In case of an acute mechanical intestinal obstruction, surgery is often the only possibility for healing, because the blockage has to be removed or the intestine has to be turned properly again. This may also be necessary in paralyzed intestinal muscles if conservative therapy is not effective. If there are complications such as a rupture of the intestinal wall, surgery is unavoidable.

In the case of diseases such as Hirschsprung’s disease, the paralysis cannot be resolved with medication. In this case too, surgery is the only way to help the affected baby in the long term. There are various surgical options for intestinal obstruction.

Usually, such an operation is a large and open operation in which an incision is made in the abdomen. The operation is performed under general anaesthesia. If the intestine is twisted as the cause, it is brought into the correct position.

In case of a blockage caused by faecal matter or adhesions, the obstacle must be removed directly. In many cases a removal of parts of the intestine is necessary. In the case of benign diseases, a piece as small as possible is clamped off and the ends are brought together again.

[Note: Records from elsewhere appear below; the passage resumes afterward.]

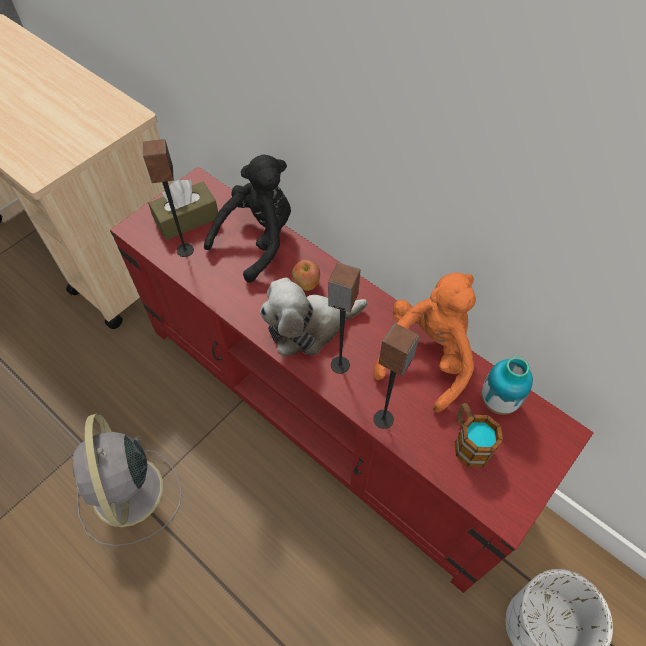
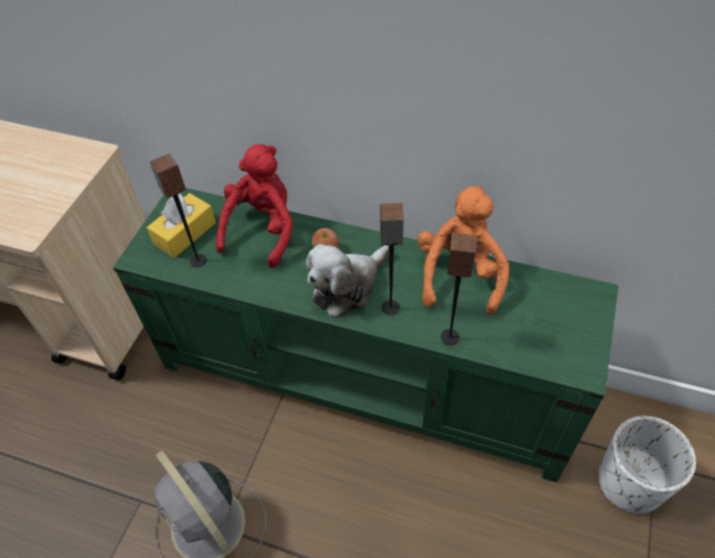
camera: 20 degrees left, 5 degrees down
(187, 219) = (185, 233): brown tissue box -> yellow tissue box
(258, 240) = (262, 230): black plush toy -> red plush toy
(326, 411) = (365, 377): red tv stand -> green tv stand
(468, 441) = (527, 328): mug -> none
(498, 401) = (534, 289): vase -> none

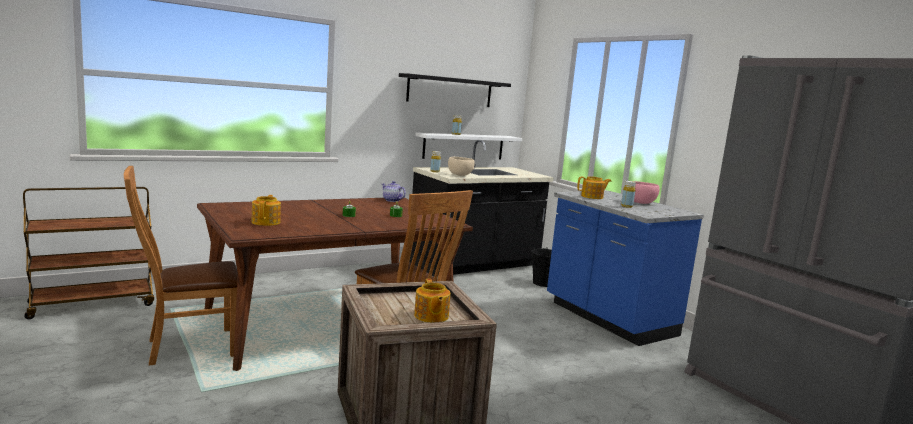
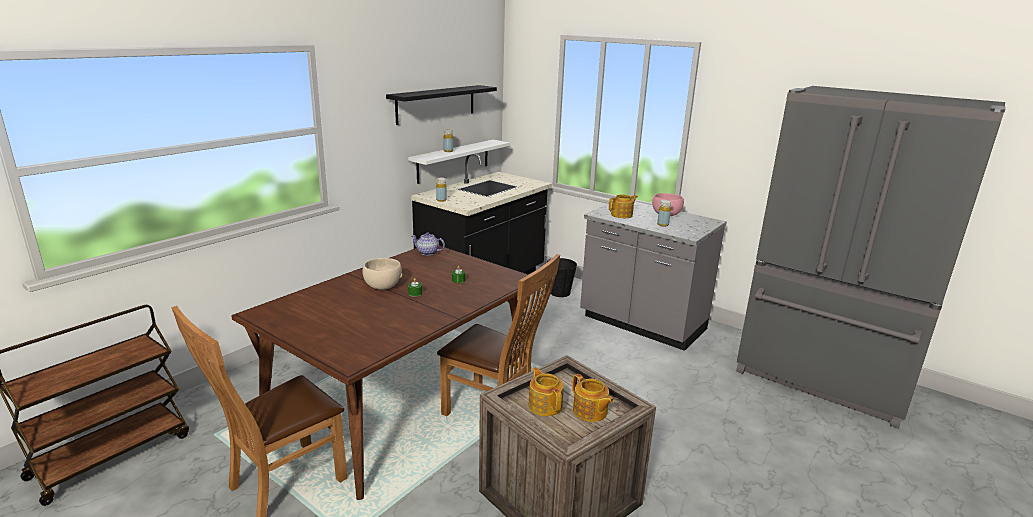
camera: 20 degrees left, 10 degrees up
(266, 222) = (348, 331): teapot -> teapot (545, 405)
(460, 175) = (470, 201): beige bowl -> beige bowl (382, 286)
(608, 319) = (642, 324): blue counter -> grey counter

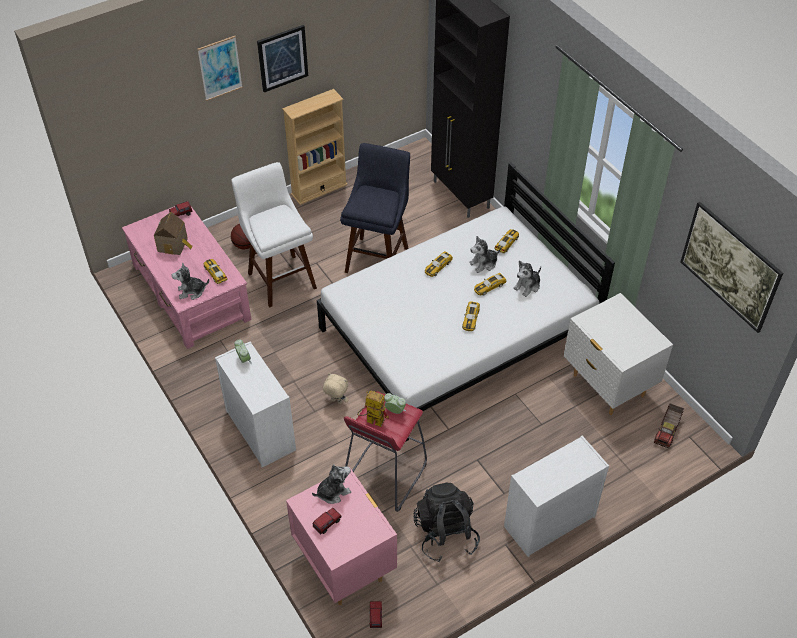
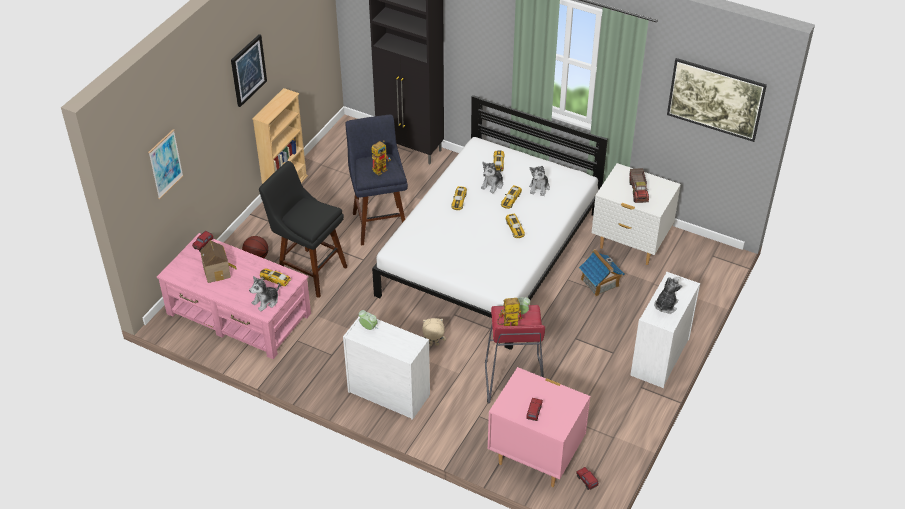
camera: 30 degrees left, 5 degrees down
(220, 68) = (208, 94): picture -> picture (165, 164)
(280, 277) = (308, 271): white stool -> black stool
(333, 492) = (519, 389): plush toy -> plush toy (665, 305)
(376, 204) = (381, 168): none -> toy robot
(445, 534) = (592, 400): black backpack -> none
(546, 412) = (600, 283): none -> toy house
(667, 431) = (695, 258): toy truck -> toy truck (638, 191)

Sometimes an artificial bowel outlet is also necessary. In this case a part of the intestine is moved to the outside and a stoma is created. Those affected wear a bag directly on the abdominal skin, which they can empty themselves.

After these operations, tubes are placed in the wound so that wound secretion can drain away. If intestinal contents have already entered the abdominal cavity, it must be flushed thoroughly during the operation. In most cases, the abdomen is closed again after the operation, but sometimes a vacuum bandage has to be applied and then the abdomen is only completely closed after a few days.

After the operation, the anaesthesia is ended and the patient is taken to the recovery room. After an operation, the therapy of the intestinal obstruction is not yet finished. First of all, the patient must be spared, as the operation on the affected section of the intestine is a serious intervention in the body.

If an artificial bowel outlet was created during the operation, the patient must learn how to handle it. This is followed by further drug therapy with painkillers, antispasmodics and antibiotics. The antibiotics are necessary to prevent serious infections in the operation area.

The patients are closely monitored to make sure that the surgical sutures will hold. After the operation, nutrition must first be built up gradually. At the beginning, a mashed bland diet is often necessary in order not to overburden the bowel.

It is also advisable to adjust the diet later. The water and salt balance must also be monitored after the operation. In some cases, a later removal of the artificial bowel outlet is possible through further surgery. In this case the intestine is moved back and the affected person can go to the toilet normally again.